Model loading is unified. Pass a model id and task type. The factory resolves the model architecture and returns a typed pipeline with input and output types bound to the task.

import MLXVision

let factory = ModelFactory.shared
let model = try await factory.load("microsoft/resnet-50", for: ImageClassificationTask.self)

Model Compression

You can override the default model configuration. For example, with the following configuration, it is possible to run the SAM 3 model even on an iPhone. By default, all models are loaded in bfloat16 format.

let inputSize = CGSize(width: 336.0, height: 336.0)
let overrides = ModelOverrides(inputSize: inputSize, quantizeBits: 4)

let factory = ModelFactory.shared
let model = try await factory.load("facebook/sam3", for: ZeroShotSegmentationTask.self, overrides: overrides)

Run a Model

Image Classification

let request = ImageClassificationRequest(image: image)
let results = try model(request).top(5) // Top 5 items sorted by score
let summary = results.map { "\($0.label) - \($0.score)" } // Labels with scores

Object Detection

let request = ObjectDetectionRequest(image: image)
let result = try model(request).top(1)[0] // Top detection result
let bbox = result.bbox // Normalized CGRect

Instance Segmentation

let request = InstanceSegmentationRequest(image: image)
let result = try model(request).top(1)[0] // Top segmentation result
let mask = result.mask // Grayscale CIImage mask

Zero-shot Classification

let labels = ["cat", "dog", "car"]
let request = ZeroShotClassificationRequest(image: image, labels: labels)
let results = try model(request) // 3 items with scores for each provided label

Zero-shot Segmentation

let prompt = "orange cat"
let request = ZeroShotSegmentationRequest(image: image, prompt: prompt)
let results = try model(request) // N items with masks matching prompt description

Image Annotation

Models return raw results: classification scores, normalized bounding boxes, and segmentation masks.
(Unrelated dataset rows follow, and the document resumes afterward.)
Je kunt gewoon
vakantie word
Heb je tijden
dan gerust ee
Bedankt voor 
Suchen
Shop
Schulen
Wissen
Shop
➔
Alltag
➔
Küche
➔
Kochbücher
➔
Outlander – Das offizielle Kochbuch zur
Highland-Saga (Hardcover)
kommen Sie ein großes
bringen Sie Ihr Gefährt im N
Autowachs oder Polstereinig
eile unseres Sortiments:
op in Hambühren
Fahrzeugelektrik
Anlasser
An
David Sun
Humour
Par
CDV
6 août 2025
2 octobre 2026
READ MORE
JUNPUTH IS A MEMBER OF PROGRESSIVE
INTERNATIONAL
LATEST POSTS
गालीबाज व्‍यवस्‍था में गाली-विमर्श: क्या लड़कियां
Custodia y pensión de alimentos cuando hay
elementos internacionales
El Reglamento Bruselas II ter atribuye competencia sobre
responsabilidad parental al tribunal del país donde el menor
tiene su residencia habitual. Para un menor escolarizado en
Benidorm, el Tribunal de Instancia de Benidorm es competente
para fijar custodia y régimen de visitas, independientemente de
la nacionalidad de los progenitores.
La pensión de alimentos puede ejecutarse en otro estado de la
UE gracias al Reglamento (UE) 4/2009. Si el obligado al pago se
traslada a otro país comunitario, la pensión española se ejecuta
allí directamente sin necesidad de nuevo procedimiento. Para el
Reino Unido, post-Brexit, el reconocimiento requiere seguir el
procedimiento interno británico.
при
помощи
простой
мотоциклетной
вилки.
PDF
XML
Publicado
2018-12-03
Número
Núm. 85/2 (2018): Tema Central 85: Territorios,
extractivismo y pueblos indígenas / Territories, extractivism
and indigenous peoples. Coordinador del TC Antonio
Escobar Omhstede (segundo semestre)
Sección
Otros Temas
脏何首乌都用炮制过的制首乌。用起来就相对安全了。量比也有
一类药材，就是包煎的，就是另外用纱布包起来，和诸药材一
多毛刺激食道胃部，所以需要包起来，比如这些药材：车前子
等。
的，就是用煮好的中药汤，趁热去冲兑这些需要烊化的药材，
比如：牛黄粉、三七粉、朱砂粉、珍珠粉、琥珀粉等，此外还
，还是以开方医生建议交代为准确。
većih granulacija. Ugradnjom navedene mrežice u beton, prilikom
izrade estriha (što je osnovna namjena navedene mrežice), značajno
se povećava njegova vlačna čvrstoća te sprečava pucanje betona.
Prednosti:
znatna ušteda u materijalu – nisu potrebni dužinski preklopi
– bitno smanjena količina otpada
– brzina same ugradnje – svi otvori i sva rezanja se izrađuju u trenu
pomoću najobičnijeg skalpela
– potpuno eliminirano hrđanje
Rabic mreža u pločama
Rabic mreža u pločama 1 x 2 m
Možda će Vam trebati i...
You can process these results manually, or use image annotators:

let request = ObjectDetectionRequest(image: image)
let results = try model(request)

let annotator = BoxAnnotator(lineWidth: 8.0) // See also LabelAnnotator, MaskAnnotator
let annotatedImage = annotator.annotate(image: image, detections: results)

Examples

This repository includes a fully featured iOS/macOS app. You can find more usage examples inside. It includes photo library processing and live-camera processing to test real-time model performance. Build the project in Release configuration to ensure the best performance.

556168490-fec2dec1-207b-4e2d-ae96-21eccc5d7aac 556168534-efe448bd-ca48-45b3-8424-07ca5aace941
556161891-16a0e144-1127-40dc-b10e-4c7ea1bd5d2c 556162008-d23803b5-3a33-4df6-959d-b2a376480587
556162097-5b270022-54ff-485b-b1cb-2ec62117fbc0 556162170-d9e983ee-93ed-4f32-90de-82be07abd07c

Performance

This is not a comprehensive and accurate test, the numbers below are approximate live-camera inference measurements. Models tested with bfloat16 dtype without any quantization.

Metrics on M3 Max:

Model Input Size Average Processing Time Frames per Second
roboflow/rf-detr-nano 384x384 10 ms 102
roboflow/rf-detr-seg-nano 384x384 21 ms 48
facebook/detr-resnet-50 448x448 12 ms 82
facebook/detr-resnet-50-panoptic 448x448 48 ms 20
facebook/sam3 336x336 120 ms 8

Metrics on iPhone 16 Pro Max are obviously lower, but still practical even for interactive use:

Model Input Size Average Processing Time Frames per Second
roboflow/rf-detr-nano 384x384 32 ms 31
roboflow/rf-detr-seg-nano 384x384 85 ms 11
facebook/detr-resnet-50 448x448 40 ms 25
facebook/detr-resnet-50-panoptic 448x448 230 ms 4
facebook/sam3 336x336 500 ms 2

Legal Notes

This library does not redistribute model resources such as weights or tokenizers. You must obtain an access token if model access is limited. While the library has a permissive license, you still have to comply with each model-specific license.

Troubleshooting

This library is in an early stage of development. If you encounter a problem, please create an issue or open a pull request. Contributions are welcome!